The Black Sea Cucumber, H. atra, is native to the ocean floor around reefs in the Indo-WestPacific. The name cucumber relates
to the shape and black sea to its colour and habitat, not to the inland waterbody of the Black Sea.
They can grow typically to some 20cm long but can reach 60cm.
Two other species are also called the Black Sea Cucumber: H. leucospilota/H. (Mertensiothuria) leucospilota, the Black Long Sea Cucumber or
Black Tarzan inhabits the same region and grows to 40cm; and H. forskali, the Atlantic Black Sea Cucumber or the Cotton Spinner (see more below).
They have small tentacles at the mouth end and are often covered in sand or debris.
Sea cucumbers have a very important job: they eat detritus and waste, scooping it up with sand, and poop it out as clean sand,
cleaning up the world's oceans. Usually soft bodied, Black Sea Cucumbers can harden their body to a stiff, fibrous state when threatened.

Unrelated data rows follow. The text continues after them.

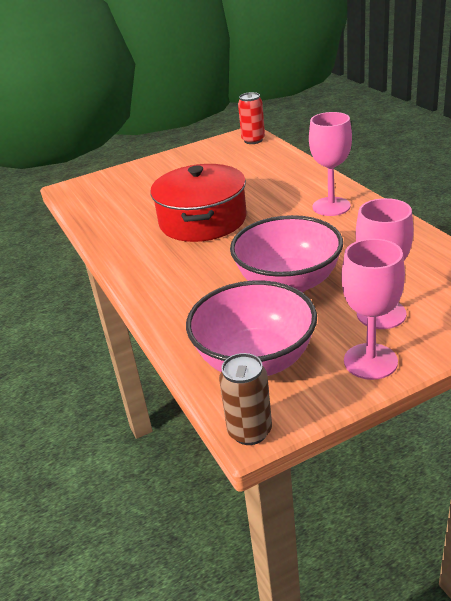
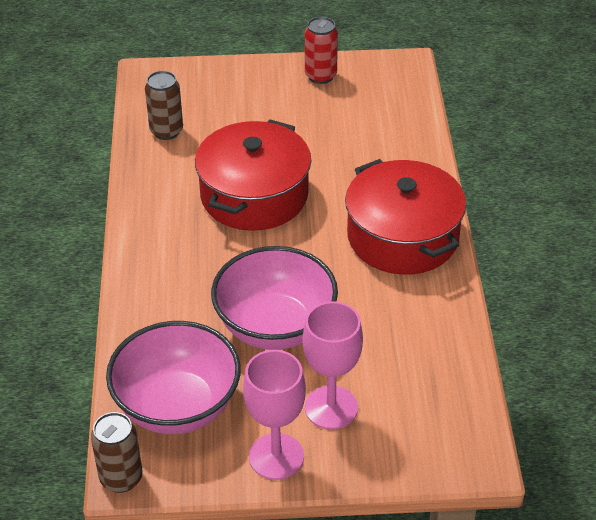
camera: 20 degrees right, 10 degrees up
(106, 210) = (166, 131): none -> brown can
(253, 140) = (403, 80): red can -> red can (320, 76)
(331, 206) = (403, 236): pink goblet -> red pot

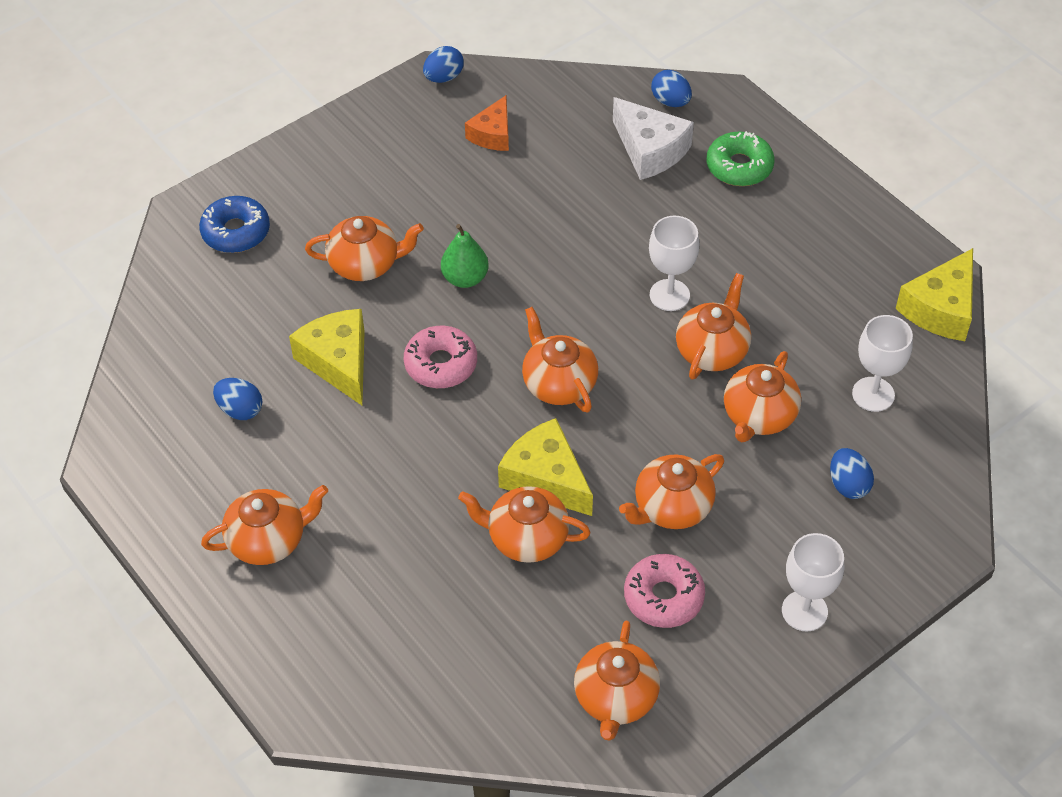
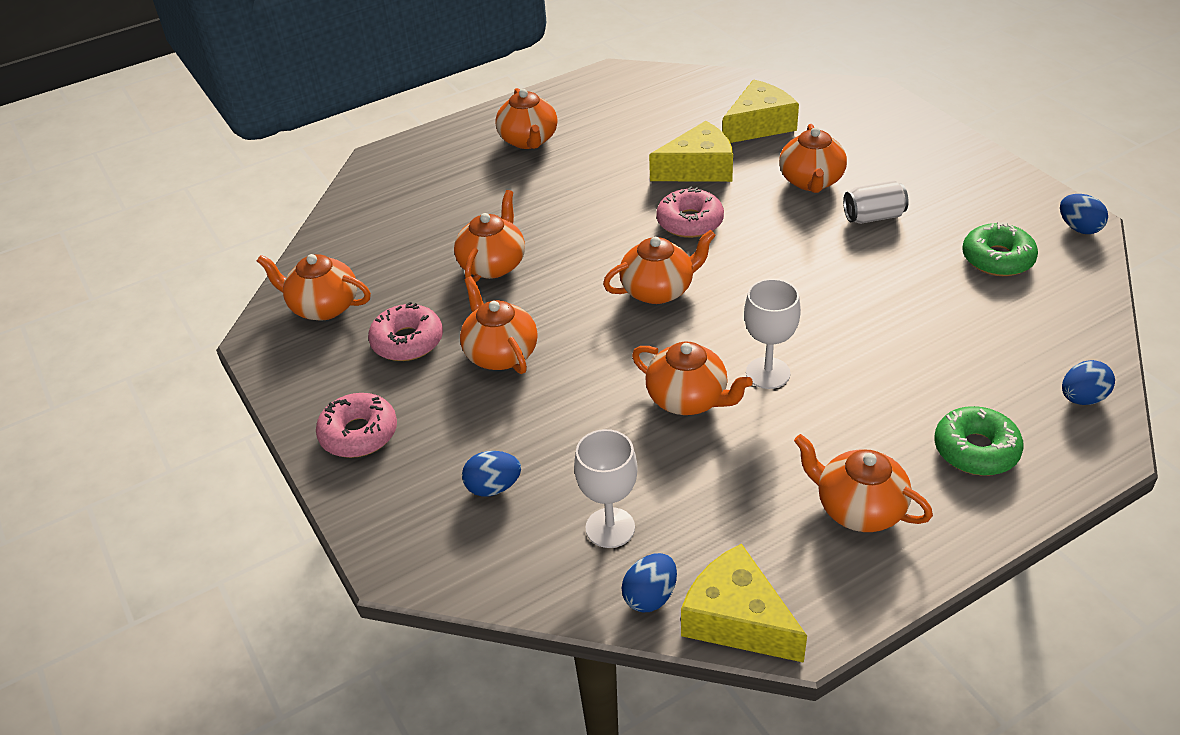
camera: 100 degrees right, 10 degrees down
(236, 232) = (848, 116): blue donut -> none
(240, 410) = (655, 124): blue egg -> blue egg (650, 596)
(429, 216) = (873, 217): none -> white can
(465, 278) = (793, 237): green pear -> none
(492, 134) = (997, 259): orange cheese -> green donut
(546, 478) = (552, 278): yellow cheese -> yellow cheese (759, 125)
(650, 150) = (993, 374): white cheese -> none
(759, 416) = (596, 426): orange teapot -> orange teapot (859, 508)
(804, 611) = (359, 434): white goblet -> pink donut

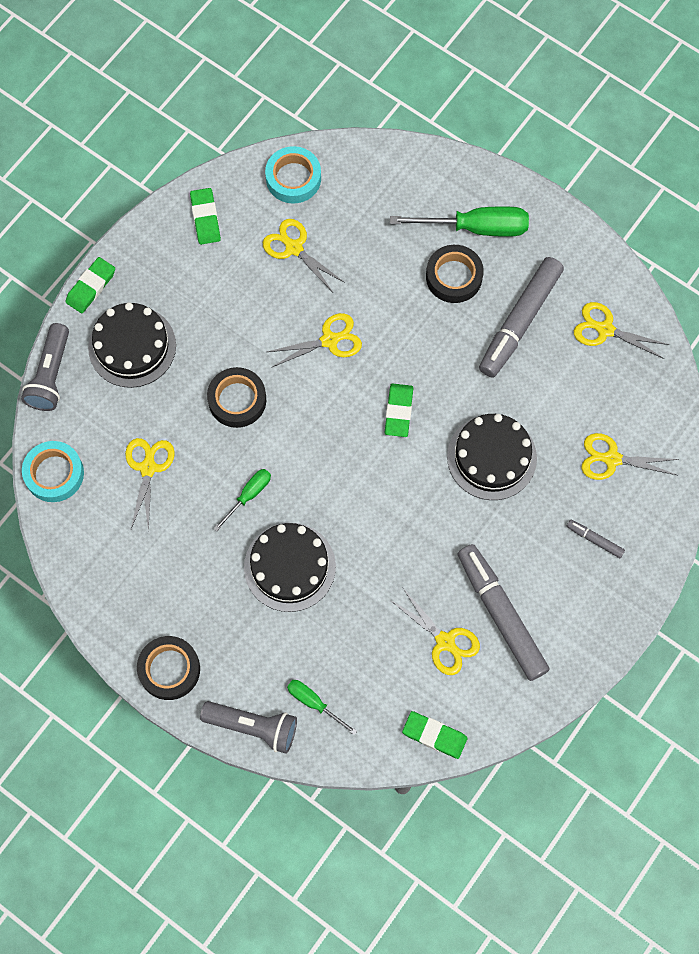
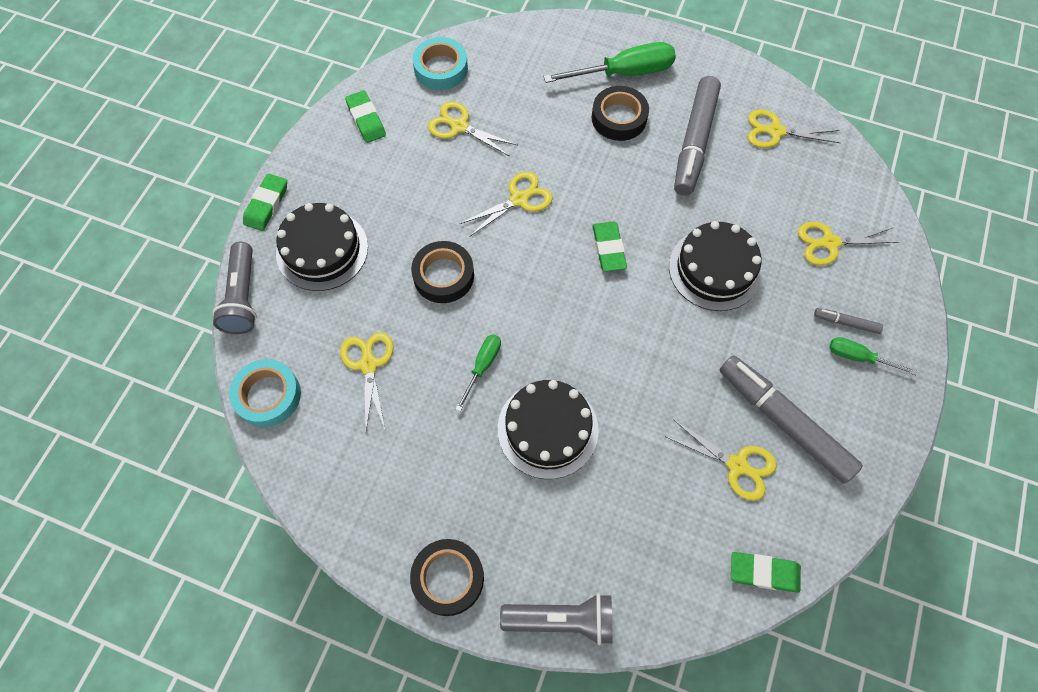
camera: 15 degrees left, 5 degrees down
(314, 703) = (620, 572): green screwdriver -> green screwdriver (858, 357)

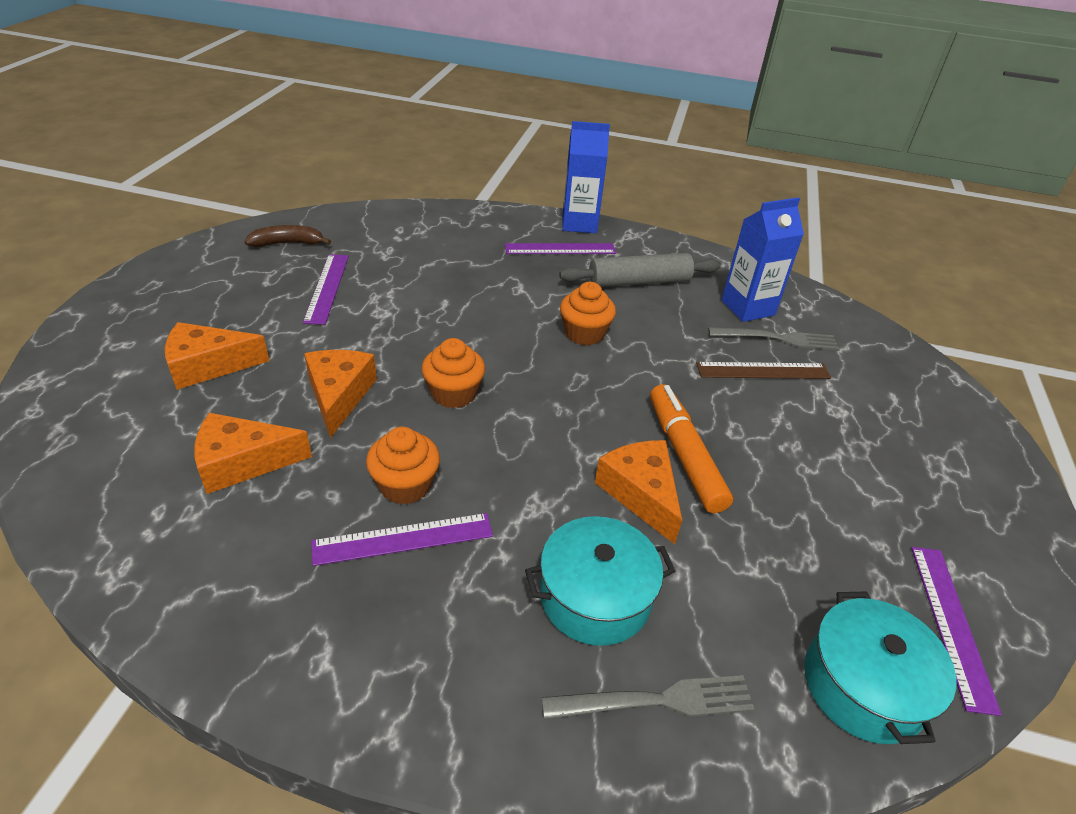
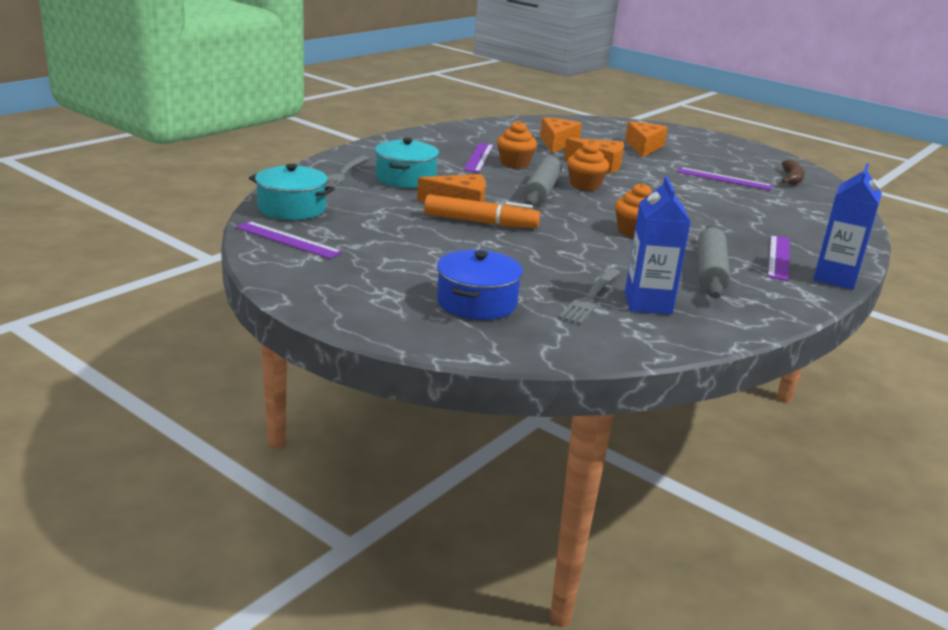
camera: 115 degrees right, 15 degrees down
(514, 428) = (541, 191): none -> grey rolling pin
(763, 371) = (549, 275): brown ruler -> none
(876, 402) = (476, 302): none -> blue pot

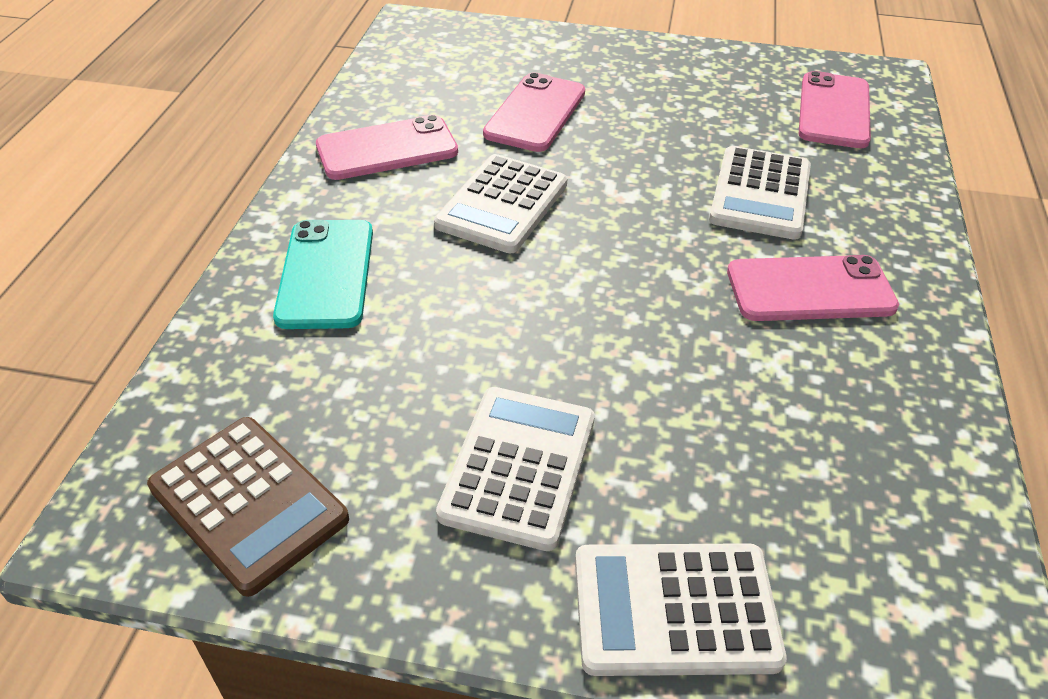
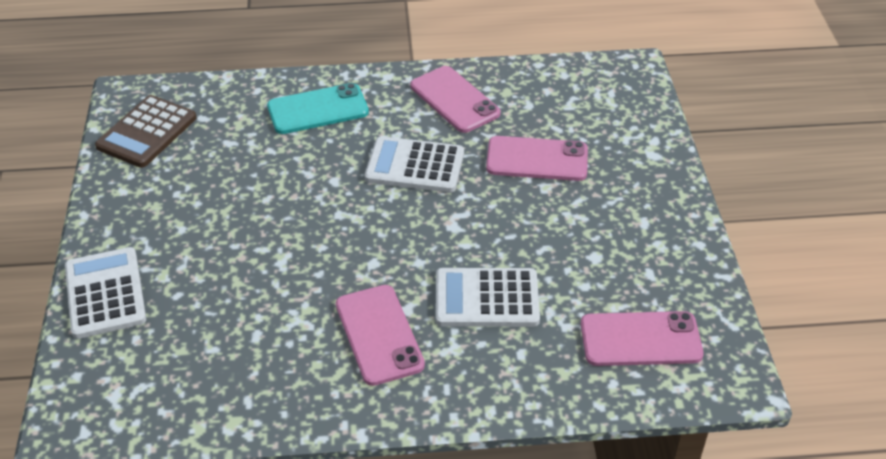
camera: 75 degrees right, 0 degrees up
(519, 466) = (187, 219): white calculator -> none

They can also release a toxic, distasteful red fluid if threatened by predators. Some of the chemicals in the toxin or animal may have
biomedical uses. Like other sea cucumbers, they are over-harvested as human food.
The cucumber immediately above left and centre is thought to be the Atlantic Black Sea Cucumber or the Cotton Spinner, H. forskali,
which grows to 30cm long and is native to the warm eastern Atlantic including the Mediterranean and the Canary Islands. The latter can be dark brown
and can have yellow mottling. The "cotton spinner" name relates to a defence mechanism of all sea cucumbers: they can expel a mass of thin, sticky
internal organs (Cuvierian tubules) to entangle and slow down a predator while they escape; the tubules will regrow.